When you’re a cook, you understand how to make the food taste good and look appealing. When you are a waiter, you know how to make your diner feel at home. When you’re an accountant, you instinctively balance the books. These are all necessary elements of establishing a successful restaurant, and careful attention should be given to them.
However, the design of the restaurant is just as important as all other issues; the customer isn’t just looking for great food at reasonable prices or good service. They want to have a memorable experience, and the design of the restaurant should never be underestimated. Here’s your ultimate guide to the best restaurant design.
It’s normal for a restaurateur to want to have as many seats as possible – seats (when filled) equal business and income, after all. However, you need to make sure that your staff can easily move around, that your customers can stand up without bumping into other people, and that the place can be maintained in an easy manner. A balance needs to be struck between the number of seats and the comfort of all.

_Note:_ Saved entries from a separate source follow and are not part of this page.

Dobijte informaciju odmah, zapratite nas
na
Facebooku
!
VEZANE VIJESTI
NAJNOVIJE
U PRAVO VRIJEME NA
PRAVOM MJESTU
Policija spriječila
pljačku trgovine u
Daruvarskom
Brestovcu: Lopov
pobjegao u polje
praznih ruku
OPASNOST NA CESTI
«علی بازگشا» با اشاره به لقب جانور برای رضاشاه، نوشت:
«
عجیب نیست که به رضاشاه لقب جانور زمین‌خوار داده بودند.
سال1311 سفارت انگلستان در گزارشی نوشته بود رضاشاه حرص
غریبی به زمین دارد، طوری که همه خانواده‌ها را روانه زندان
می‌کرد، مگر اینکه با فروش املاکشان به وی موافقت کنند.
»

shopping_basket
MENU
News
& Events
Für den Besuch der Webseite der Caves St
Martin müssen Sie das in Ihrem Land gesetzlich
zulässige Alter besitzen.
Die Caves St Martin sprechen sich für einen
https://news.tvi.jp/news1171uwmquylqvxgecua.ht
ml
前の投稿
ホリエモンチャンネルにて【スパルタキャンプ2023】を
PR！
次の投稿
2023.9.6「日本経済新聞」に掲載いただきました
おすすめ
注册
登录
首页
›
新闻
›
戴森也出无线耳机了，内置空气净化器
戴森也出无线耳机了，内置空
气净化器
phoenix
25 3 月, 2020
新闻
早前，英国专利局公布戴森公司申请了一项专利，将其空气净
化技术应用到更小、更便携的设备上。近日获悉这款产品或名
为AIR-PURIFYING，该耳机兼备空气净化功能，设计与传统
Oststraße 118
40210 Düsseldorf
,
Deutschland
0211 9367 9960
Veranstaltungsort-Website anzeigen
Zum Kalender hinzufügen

Every restaurant will have tables that are more in demand than others – very few people are happy to sit near the kitchen or restroom doors, and even corners or center areas may be unappealing to some. These are problem areas and do require special attention. Dividers work wonders, and plants or tall screens and interesting wall designs help a lot, too. You can also opt for restaurant booths, which save space and are cozier, and there is plenty of restaurant booth seating for sale online in different designs and styles.

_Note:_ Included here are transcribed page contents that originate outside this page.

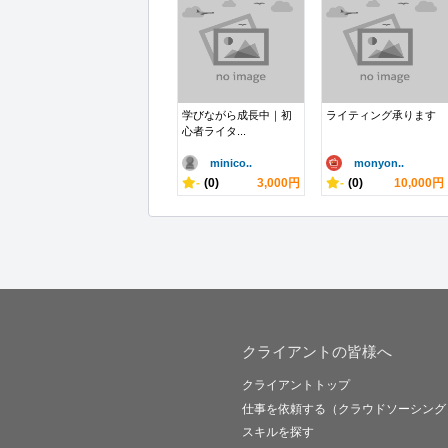
学びながら成長中｜初
ライティング承ります
心者ライタ...
minico..
monyon..
-
(0)
3,000円
-
(0)
10,000円
クライアントの皆様へ
クライアントトップ
仕事を依頼する（クラウドソーシング
スキルを探す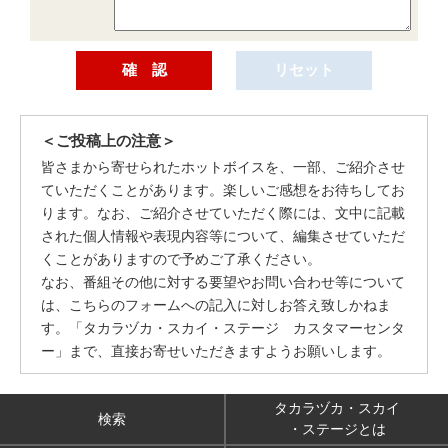
＜ご投稿上の注意＞
皆さまから寄せられたホットボイスを、一部、ご紹介させ
ていただくことがあります。楽しいご感想をお待ちしてお
ります。なお、ご紹介させていただく際には、文中に記載
された個人情報や表現内容等について、編集させていただ
くことがありますので予めご了承ください。
なお、番組その他に対する要望やお問い合わせ等について
は、こちらのフォームへの記入に対しお答え致しかねま
す。「タカラヅカ・スカイ・ステージ カスタマーセンタ
ー」まで、直接お寄せいただきますようお願いします。
タカラヅカ・スカイ
検索
・ステージとは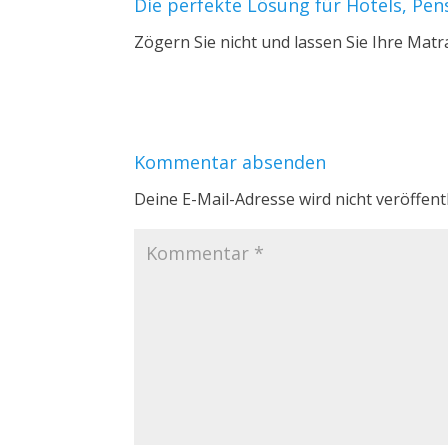
Die perfekte Lösung für Hotels, Pe
Zögern Sie nicht und lassen Sie Ihre Matra
Kommentar absenden
Deine E-Mail-Adresse wird nicht veröffentl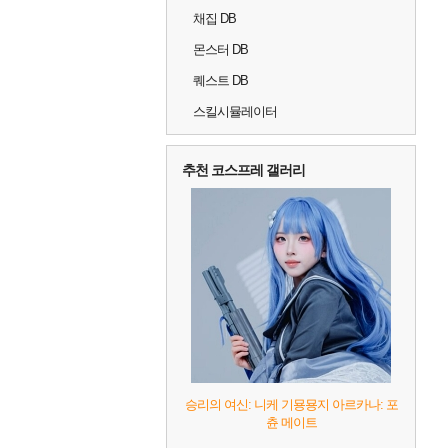
채집 DB
몬스터 DB
퀘스트 DB
스킬시뮬레이터
추천 코스프레 갤러리
승리의 여신: 니케 기묭묭지 아르카나: 포
츈 메이트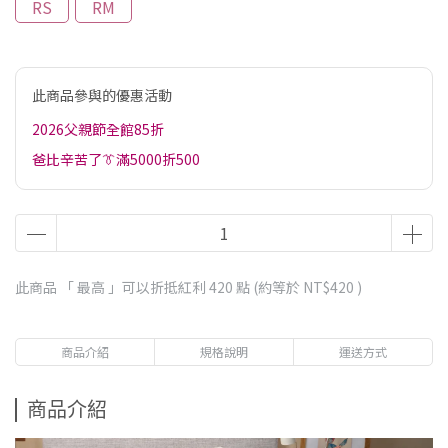
RS
RM
此商品參與的優惠活動
2026父親節全館85折
爸比辛苦了👔滿5000折500
此商品 「 最高 」可以折抵紅利
420
點 (約等於
NT$420
)
商品介紹
規格說明
運送方式
商品介紹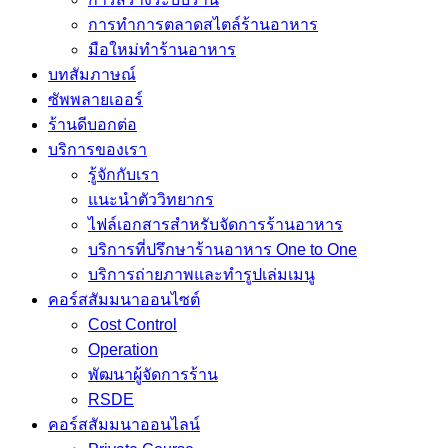
การทำการตลาดสไตล์ร้านอาหาร
มือใหม่ทำร้านอาหาร
บทสัมภาษณ์
ซัพพลายเออร์
ร้านดีบอกต่อ
บริการของเรา
รู้จักกับเรา
แนะนำตัววิทยากร
ไฟล์เอกสารสำหรับจัดการร้านอาหาร
บริการที่ปรึกษาร้านอาหาร One to One
บริการถ่ายภาพและทำรูปเล่มเมนู
คอร์สสัมมนาออนไซต์
Cost Control
Operation
พัฒนาผู้จัดการร้าน
RSDE
คอร์สสัมมนาออนไลน์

Heating or air conditioning
Nobody likes to eat with their coat on or feel like they have to take off their clothes to enjoy their meal. Temperature – by heating or air conditioning – should be set for customer comfort. Your staff (waiters) might be a tad too hot due to being on the move, and in the kitchen, it’s always hot, but the focus should be on your diners.
Kitchens tend to produce a lot of steam, smoke, and interesting smells – you don’t want to end up affecting your diner’s experience. Ensure great ventilation.
Often overlooked by many designers, the restroom is a very important place – make sure you get it right. The customer with an unpleasant restroom experience is not likely to return soon.
Once the basic design is configured, it’s time to design the walls, floors, ceiling, and the overall decorative scheme. The décor should reflect the theme of the restaurant – for example, wood and brown and red colors traditionally go well with a steakhouse, but a Greek mosaic or Egyptian wall-design doesn’t. It requires vision and practical thinking. Never forget: it’s all about the diners and the experience you give them.